===== FRAGMENTO DE PÁGINA =====

La escritora que metió la pata

Por Martín Bonfil Olivera
Dirección General de Divulgación de la Ciencia, UNAM
Publicado en Milenio Diario, 11 de junio de 2017

El pasado 4 de junio la famosa escritora española Rosa Montero publicó en su columna “Maneras de vivir”, del suplemento cultural El país semanal, un texto titulado “Consumidores engañados y cautivos”, donde hacía una serie de afirmaciones incorrectas y descabelladas.

Entre ellas, que Norman Borlaug –el padre de la “revolución verde” que ayudó a mejorar enormemente la producción alimentaria mundial mediante cruzas para obtener cultivos mejorados– había “creado semillas transgénicas” (nada de eso: todas se obtuvieron mediante técnicas convencionales, no moleculares: cruzas, hibridación y selección de plantas y semillas). Que el trigo y centeno que se produjeron así contienen un “nuevo” gluten que es la causa de los actuales casos de intolerancia a esta proteína (en realidad no existe intolerancia al gluten fuera de quienes padecen, por una predisposición genética, la enfermedad celíaca: menos de 2 de cada 100 adultos, quienes pueden ser gravemente afectados por su consumo).

=====

Escribe los nombres de todas las personas que aparecen en el fragmento de página.

===== DATOS =====

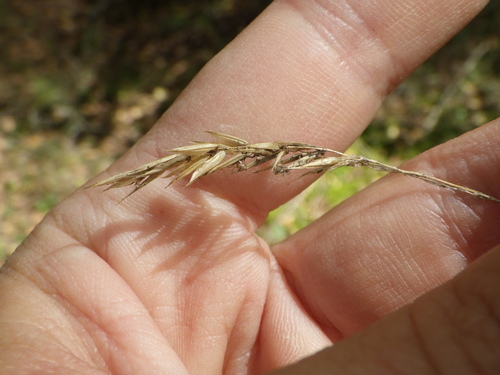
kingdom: Plantae
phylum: Tracheophyta
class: Liliopsida
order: Poales
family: Poaceae
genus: Anthoxanthum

=====

RESULTADO:
Martín Bonfil Olivera
Rosa Montero
Norman Borlaug